В этом интервью Свенсон просит Уорхола рассказать, как возник замысел его серии «Смерть & Катастрофа». Уорхол отвечает: «Это было на Рождество или в День труда – в праздничный день: каждый раз, едва включаешь радио, оно говорит что-то вроде: “Четыре миллиона погибнут в автокатастрофах…”. По трагической иронии судьбы Джин Свенсон погиб в тридцать пять лет в августе 1969 года при столкновении автомобилей на западе Канзаса. Он и его мать ехали по автостраде. Автопоезд, который двигался впереди, через одну машину от них, внезапно “сложился” вдвое, словно перочинный нож. В трех автомобилях, которые ехали вслед за автопоездом, не выжил никто» (Бурдон, 163).
КГ
Кто-то сказал: Брехт хотел, чтобы все думали одинаково. Я хочу, чтобы все думали одинаково. Но Брехт хотел добиться этого посредством коммунизма, в некотором роде. Россия добивается этого под руководством правительства. А здесь это происходит само собой, не под властью сурового правительства; значит, если это срабатывает даже без сознательных усилий, почему оно не может сработать даже без коммунизма? Все выглядят одинаково, ведут себя одинаково, и к этому состоянию мы приближаемся все больше.
Я думаю, каждый должен быть машиной.
Я думаю, все должны относиться положительно ко всем и ко всему.
Это суть поп-арта?
Да. Это когда ты положительно относишься ко всякой всячине.
А когда ты положительно относишься ко всякой всячине – это совсем как быть машиной?
Да, потому что каждый раз делаешь одно и то же. Делаешь это снова и снова.
И вы это одобряете?
Да, потому что это сплошные фантазии. Подходить ко всему творчески – дело нелегкое, но нелегко и отбросить ощущение, что ты занимаешься творчеством, а еще нелегко не позволять людям называть тебя «творческим человеком», ведь все вечно болтают об этом, об этом и еще об индивидуальности. Все вечно ко всему подходят творчески. И очень забавно, когда заявляешь, что в чем-то нет ничего творческого; например, туфля, которую я рисовал для рекламы, называлась «творением дизайнера», а рисунок с этой туфлей не назывался «творением». Но я, наверно, верю и в первый подход, и во второй. Все, кто делает что-то не очень хорошо, наверняка делают это очень хорошо. Собственно, теперь все люди всё делают чересчур хорошо. К примеру, сколько на свете актеров? Актеров миллионы. И все довольно неплохие. А сколько художников? Миллионы художников, и все довольно неплохие. Как можно утверждать, будто один стиль лучше другого? Надо устроить так, чтобы на следующей неделе ты мог побыть абстрактным экспрессионистом, или поп-артистом, или реалистом и при этом не испытывать чувства, будто ты бросил какой-то другой стиль. Мне кажется, не самые лучшие художники должны стать похожими на всех остальных, чтобы люди полюбили не самые лучшие работы. Это уже происходит. Просто почитайте журналы и каталоги. Такой-то стиль, сякой-то стиль, такой-то образ человека, сякой-то образ человека – но, в сущности, разницы никакой. При таком подходе некоторых художников ставят невысоко, но почему это их надо ставить невысоко?

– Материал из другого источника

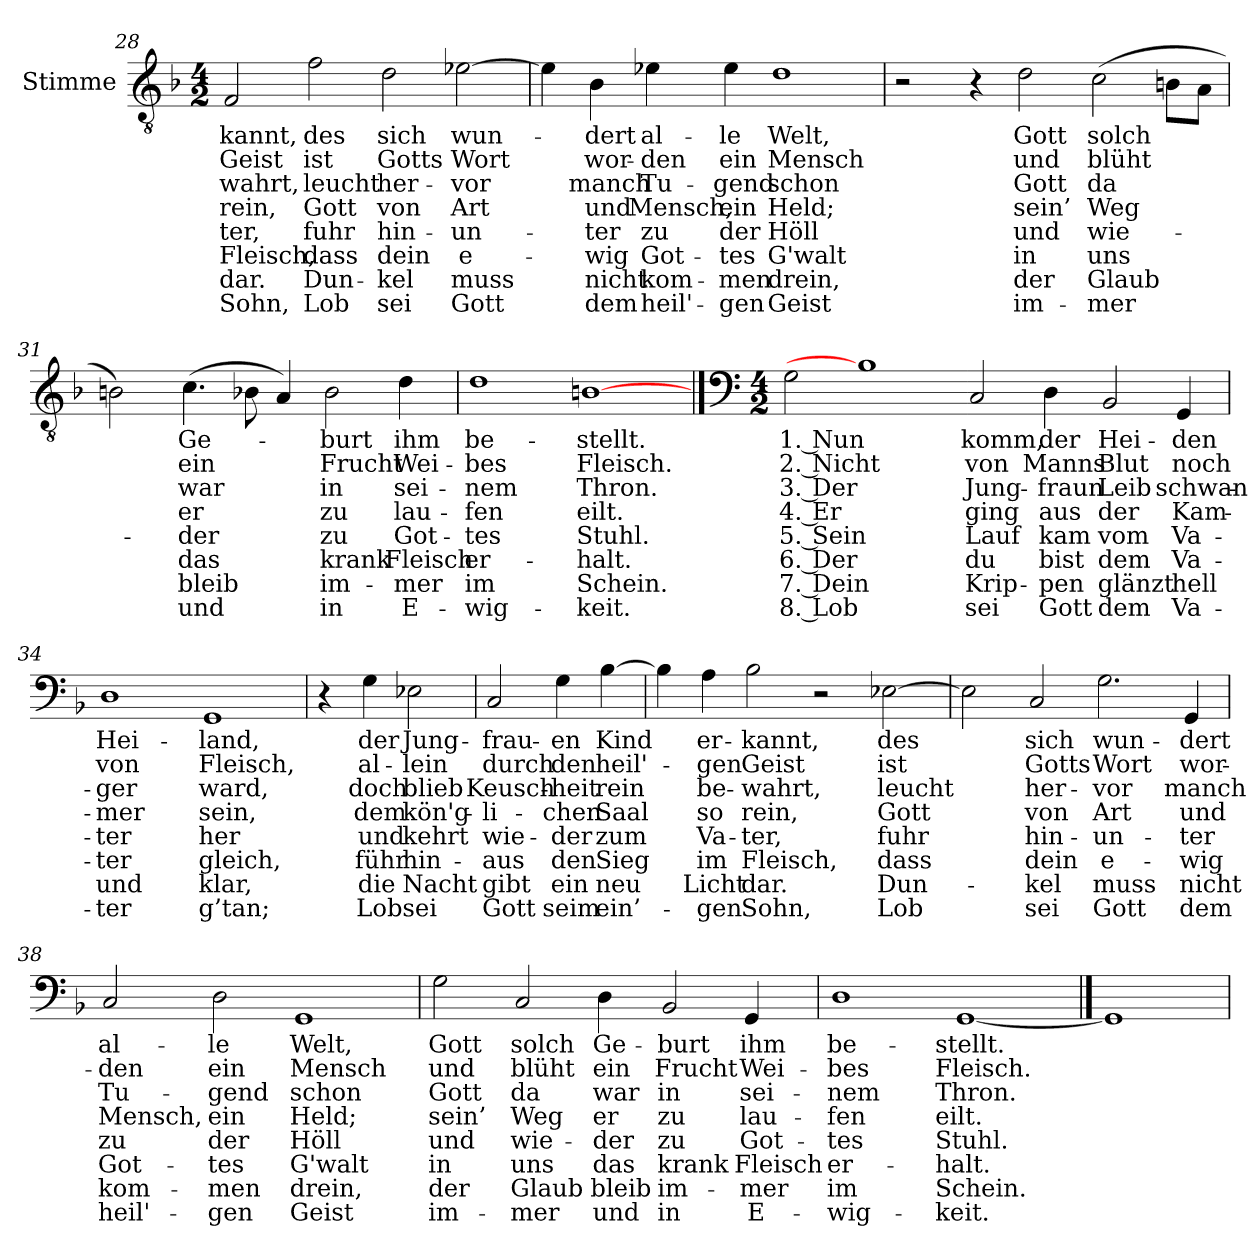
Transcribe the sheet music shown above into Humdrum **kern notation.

**kern	**text	**text	**text	**text	**text	**text	**text	**text
*part1	*part1	*part1	*part1	*part1	*part1	*part1	*part1	*part1
*staff1	*staff1	*staff1	*staff1	*staff1	*staff1	*staff1	*staff1	*staff1
*I"Stimme	*	*	*	*	*	*	*	*
*clefGv2	*	*	*	*	*	*	*	*
*k[b-]	*	*	*	*	*	*	*	*
*M4/2	*	*	*	*	*	*	*	*
=28	=28	=28	=28	=28	=28	=28	=28	=28
!	!LO:LY:b	!LO:LY:b	!LO:LY:b	!LO:LY:b	!LO:LY:b	!LO:LY:b	!LO:LY:b	!LO:LY:b
2F/	-kannt,	Geist	-wahrt,	rein,	-ter,	Fleisch,	dar.	Sohn,
!	!LO:LY:b	!LO:LY:b	!LO:LY:b	!LO:LY:b	!LO:LY:b	!LO:LY:b	!LO:LY:b	!LO:LY:b
2f\	des	ist	leucht	Gott	fuhr	dass	Dun-	Lob
!	!LO:LY:b	!LO:LY:b	!LO:LY:b	!LO:LY:b	!LO:LY:b	!LO:LY:b	!LO:LY:b	!LO:LY:b
2d\	sich	Gotts	her-	von	hin-	dein	-kel	sei
!	!LO:LY:b	!LO:LY:b	!LO:LY:b	!LO:LY:b	!LO:LY:b	!LO:LY:b	!LO:LY:b	!LO:LY:b
[2e-X\	wun-	Wort	-vor	Art	-un-	e-	muss	Gott
=29	=29	=29	=29	=29	=29	=29	=29	=29
4e-\]	.	.	.	.	.	.	.	.
!	!LO:LY:b	!LO:LY:b	!LO:LY:b	!LO:LY:b	!LO:LY:b	!LO:LY:b	!LO:LY:b	!LO:LY:b
4B-\	-dert	wor-	manch	und	-ter	-wig	nicht	dem
!	!LO:LY:b	!LO:LY:b	!LO:LY:b	!LO:LY:b	!LO:LY:b	!LO:LY:b	!LO:LY:b	!LO:LY:b
4e-X\	al-	-den	Tu-	Mensch,	zu	Got-	kom-	heil'-
!	!LO:LY:b	!LO:LY:b	!LO:LY:b	!LO:LY:b	!LO:LY:b	!LO:LY:b	!LO:LY:b	!LO:LY:b
4e-\	-le	ein	-gend	ein	der	-tes	-men	-gen
!	!LO:LY:b	!LO:LY:b	!LO:LY:b	!LO:LY:b	!LO:LY:b	!LO:LY:b	!LO:LY:b	!LO:LY:b
1d	Welt,	Mensch	schon	Held;	Höll	G'walt	drein,	Geist
!!LO:LB:g=z
=30	=30	=30	=30	=30	=30	=30	=30	=30
2r	.	.	.	.	.	.	.	.
4r	.	.	.	.	.	.	.	.
!	!LO:LY:b	!LO:LY:b	!LO:LY:b	!LO:LY:b	!LO:LY:b	!LO:LY:b	!LO:LY:b	!LO:LY:b
2d\	Gott	und	Gott	sein’	und	in	der	im-
!	!LO:LY:b	!LO:LY:b	!LO:LY:b	!LO:LY:b	!LO:LY:b	!LO:LY:b	!LO:LY:b	!LO:LY:b
(2c\	solch	blüht	da	Weg	wie-	uns	Glaub	-mer
8Bn\L	.	.	.	.	.	.	.	.
8A\J	.	.	.	.	.	.	.	.
=31	=31	=31	=31	=31	=31	=31	=31	=31
2Bn\)	.	.	.	.	.	.	.	.
!	!LO:LY:b	!LO:LY:b	!LO:LY:b	!LO:LY:b	!LO:LY:b	!LO:LY:b	!LO:LY:b	!LO:LY:b
(4.c\	Ge-	ein	war	er	-der	das	bleib	und
8B-X\	.	.	.	.	.	.	.	.
4A/)	.	.	.	.	.	.	.	.
!	!LO:LY:b	!LO:LY:b	!LO:LY:b	!LO:LY:b	!LO:LY:b	!LO:LY:b	!LO:LY:b	!LO:LY:b
2B-\	-burt	Frucht	in	zu	zu	krank	im-	in
!	!LO:LY:b	!LO:LY:b	!LO:LY:b	!LO:LY:b	!LO:LY:b	!LO:LY:b	!LO:LY:b	!LO:LY:b
4d\	ihm	Wei-	sei-	lau-	Got-	Fleisch	-mer	E-
=32	=32	=32	=32	=32	=32	=32	=32	=32
!	!LO:LY:b	!LO:LY:b	!LO:LY:b	!LO:LY:b	!LO:LY:b	!LO:LY:b	!LO:LY:b	!LO:LY:b
1d	be-	-bes	-nem	-fen	-tes	er-	im	-wig-
!	!LO:LY:b	!LO:LY:b	!LO:LY:b	!LO:LY:b	!LO:LY:b	!LO:LY:b	!LO:LY:b	!LO:LY:b
[1Bn	-stellt.	Fleisch.	Thron.	eilt.	Stuhl.	-halt.	Schein.	-keit.
!!LO:PB:g=z
==33	==33	==33	==33	==33	==33	==33	==33	==33
*clefF4	*	*	*	*	*	*	*	*
*M4/2	*	*	*	*	*	*	*	*
!	!LO:LY:b	!LO:LY:b	!LO:LY:b	!LO:LY:b	!LO:LY:b	!LO:LY:b	!LO:LY:b	!LO:LY:b
2G\	1. Nun	2. Nicht	3. Der	4. Er	5. Sein	6. Der	7. Dein	8. Lob
1B]	.	.	.	.	.	.	.	.
!	!LO:LY:b	!LO:LY:b	!LO:LY:b	!LO:LY:b	!LO:LY:b	!LO:LY:b	!LO:LY:b	!LO:LY:b
2C/	komm,	von	Jung-	ging	Lauf	du	Krip-	sei
!	!LO:LY:b	!LO:LY:b	!LO:LY:b	!LO:LY:b	!LO:LY:b	!LO:LY:b	!LO:LY:b	!LO:LY:b
4D\	der	Manns	-fraun	aus	kam	bist	-pen	Gott
!	!LO:LY:b	!LO:LY:b	!LO:LY:b	!LO:LY:b	!LO:LY:b	!LO:LY:b	!LO:LY:b	!LO:LY:b
2BB-/	Hei-	Blut	Leib	der	vom	dem	glänzt	dem
!	!LO:LY:b	!LO:LY:b	!LO:LY:b	!LO:LY:b	!LO:LY:b	!LO:LY:b	!LO:LY:b	!LO:LY:b
4GG/	-den	noch	schwan-	Kam-	Va-	Va-	hell	Va-
=34	=34	=34	=34	=34	=34	=34	=34	=34
!	!LO:LY:b	!LO:LY:b	!LO:LY:b	!LO:LY:b	!LO:LY:b	!LO:LY:b	!LO:LY:b	!LO:LY:b
1D	Hei-	von	-ger	-mer	-ter	-ter	und	-ter
!	!LO:LY:b	!LO:LY:b	!LO:LY:b	!LO:LY:b	!LO:LY:b	!LO:LY:b	!LO:LY:b	!LO:LY:b
1GG	-land,	Fleisch,	ward,	sein,	her	gleich,	klar,	g’tan;
=35	=35	=35	=35	=35	=35	=35	=35	=35
4r	.	.	.	.	.	.	.	.
!	!LO:LY:b	!LO:LY:b	!LO:LY:b	!LO:LY:b	!LO:LY:b	!LO:LY:b	!LO:LY:b	!LO:LY:b
4G\	der	al-	doch	dem	und	führ	die	Lob
!	!LO:LY:b	!LO:LY:b	!LO:LY:b	!LO:LY:b	!LO:LY:b	!LO:LY:b	!LO:LY:b	!LO:LY:b
2E-X\	Jung-	-lein	blieb	kön'g-	kehrt	hin-	Nacht	sei
!!LO:LB:g=z
=35X2	=35X2	=35X2	=35X2	=35X2	=35X2	=35X2	=35X2	=35X2
!	!LO:LY:b	!LO:LY:b	!LO:LY:b	!LO:LY:b	!LO:LY:b	!LO:LY:b	!LO:LY:b	!LO:LY:b
2C/	-frau-	durch	Keusch-	-li-	wie-	-aus	gibt	Gott
!	!LO:LY:b	!LO:LY:b	!LO:LY:b	!LO:LY:b	!LO:LY:b	!LO:LY:b	!LO:LY:b	!LO:LY:b
4G\	-en	den	-heit	-chen	-der	den	ein	seim
!	!LO:LY:b	!LO:LY:b	!LO:LY:b	!LO:LY:b	!LO:LY:b	!LO:LY:b	!LO:LY:b	!LO:LY:b
[4B-\	Kind	heil'-	rein	Saal	zum	Sieg	neu	ein’-
=36	=36	=36	=36	=36	=36	=36	=36	=36
4B-\]	.	.	.	.	.	.	.	.
!	!LO:LY:b	!LO:LY:b	!LO:LY:b	!LO:LY:b	!LO:LY:b	!LO:LY:b	!LO:LY:b	!LO:LY:b
4A\	er-	-gen	be-	so	Va-	im	Licht	-gen
!	!LO:LY:b	!LO:LY:b	!LO:LY:b	!LO:LY:b	!LO:LY:b	!LO:LY:b	!LO:LY:b	!LO:LY:b
2B-\	-kannt,	Geist	-wahrt,	rein,	-ter,	Fleisch,	dar.	Sohn,
2r	.	.	.	.	.	.	.	.
!	!LO:LY:b	!LO:LY:b	!LO:LY:b	!LO:LY:b	!LO:LY:b	!LO:LY:b	!LO:LY:b	!LO:LY:b
[2E-X\	des	ist	leucht	Gott	fuhr	dass	Dun-	Lob
=37	=37	=37	=37	=37	=37	=37	=37	=37
2E-\]	.	.	.	.	.	.	.	.
!	!LO:LY:b	!LO:LY:b	!LO:LY:b	!LO:LY:b	!LO:LY:b	!LO:LY:b	!LO:LY:b	!LO:LY:b
2C/	sich	Gotts	her-	von	hin-	dein	-kel	sei
!	!LO:LY:b	!LO:LY:b	!LO:LY:b	!LO:LY:b	!LO:LY:b	!LO:LY:b	!LO:LY:b	!LO:LY:b
2.G\	wun-	Wort	-vor	Art	-un-	e-	muss	Gott
!	!LO:LY:b	!LO:LY:b	!LO:LY:b	!LO:LY:b	!LO:LY:b	!LO:LY:b	!LO:LY:b	!LO:LY:b
4GG/	-dert	wor-	manch	und	-ter	-wig	nicht	dem
!!LO:LB:g=z
=38	=38	=38	=38	=38	=38	=38	=38	=38
!	!LO:LY:b	!LO:LY:b	!LO:LY:b	!LO:LY:b	!LO:LY:b	!LO:LY:b	!LO:LY:b	!LO:LY:b
2C/	al-	-den	Tu-	Mensch,	zu	Got-	kom-	heil'-
!	!LO:LY:b	!LO:LY:b	!LO:LY:b	!LO:LY:b	!LO:LY:b	!LO:LY:b	!LO:LY:b	!LO:LY:b
2D\	-le	ein	-gend	ein	der	-tes	-men	-gen
!	!LO:LY:b	!LO:LY:b	!LO:LY:b	!LO:LY:b	!LO:LY:b	!LO:LY:b	!LO:LY:b	!LO:LY:b
1GG	Welt,	Mensch	schon	Held;	Höll	G'walt	drein,	Geist
=39	=39	=39	=39	=39	=39	=39	=39	=39
!	!LO:LY:b	!LO:LY:b	!LO:LY:b	!LO:LY:b	!LO:LY:b	!LO:LY:b	!LO:LY:b	!LO:LY:b
2G\	Gott	und	Gott	sein’	und	in	der	im-
!	!LO:LY:b	!LO:LY:b	!LO:LY:b	!LO:LY:b	!LO:LY:b	!LO:LY:b	!LO:LY:b	!LO:LY:b
2C/	solch	blüht	da	Weg	wie-	uns	Glaub	-mer
!	!LO:LY:b	!LO:LY:b	!LO:LY:b	!LO:LY:b	!LO:LY:b	!LO:LY:b	!LO:LY:b	!LO:LY:b
4D\	Ge-	ein	war	er	-der	das	bleib	und
!	!LO:LY:b	!LO:LY:b	!LO:LY:b	!LO:LY:b	!LO:LY:b	!LO:LY:b	!LO:LY:b	!LO:LY:b
2BB-/	-burt	Frucht	in	zu	zu	krank	im-	in
!	!LO:LY:b	!LO:LY:b	!LO:LY:b	!LO:LY:b	!LO:LY:b	!LO:LY:b	!LO:LY:b	!LO:LY:b
4GG/	ihm	Wei-	sei-	lau-	Got-	Fleisch	-mer	E-
=40	=40	=40	=40	=40	=40	=40	=40	=40
!	!LO:LY:b	!LO:LY:b	!LO:LY:b	!LO:LY:b	!LO:LY:b	!LO:LY:b	!LO:LY:b	!LO:LY:b
1D	be-	-bes	-nem	-fen	-tes	er-	im	-wig-
!	!LO:LY:b	!LO:LY:b	!LO:LY:b	!LO:LY:b	!LO:LY:b	!LO:LY:b	!LO:LY:b	!LO:LY:b
[1GG	-stellt.	Fleisch.	Thron.	eilt.	Stuhl.	-halt.	Schein.	-keit.
==41	==41	==41	==41	==41	==41	==41	==41	==41
1GG]	.	.	.	.	.	.	.	.
=	=	=	=	=	=	=	=	=
*-	*-	*-	*-	*-	*-	*-	*-	*-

Поп-арт – это модное веяние?
Да, модное веяние, но, по-моему, это ничего не меняет. До меня только что дошел слух, что Г. перестала работать, вообще бросила искусство. А еще все говорят: как ужасно, что А. сменил свой стиль и все делает иначе. Я абсолютно не согласен. Если художник ничего уже не может делать, пусть бросит искусство вообще; художник должен уметь менять свой стиль, не переживая из-за этого. Я слышал, Лихтенштейн сказал, что через год-два, возможно, перестанет писать комиксы, – по-моему, это же здорово, когда ты способен сменить стиль. И, по-моему, так и будет, такой будет совершенно новая художественная среда. Наверно, еще и поэтому я теперь делаю шелкографии. Думаю, кто-то наверняка мог бы делать все мои картины за меня. Я не в состоянии сделать все картинки четкими, простыми и такими же, как первая. По-моему, было бы просто замечательно, если бы шелкографией занялось больше народу, чтобы никто не мог отличить, чья на самом деле картина – моя или чья-то еще.
Наверно, это перевернуло бы историю искусства с ног на голову?
Да.
В этом и состоит ваша цель?
Нет. Я пишу картины так, как пишу, потому что хочу быть машиной, и у меня есть ощущение: все, что я делаю-делаю-делаю на манер машины, – как раз то, что мне хочется делать.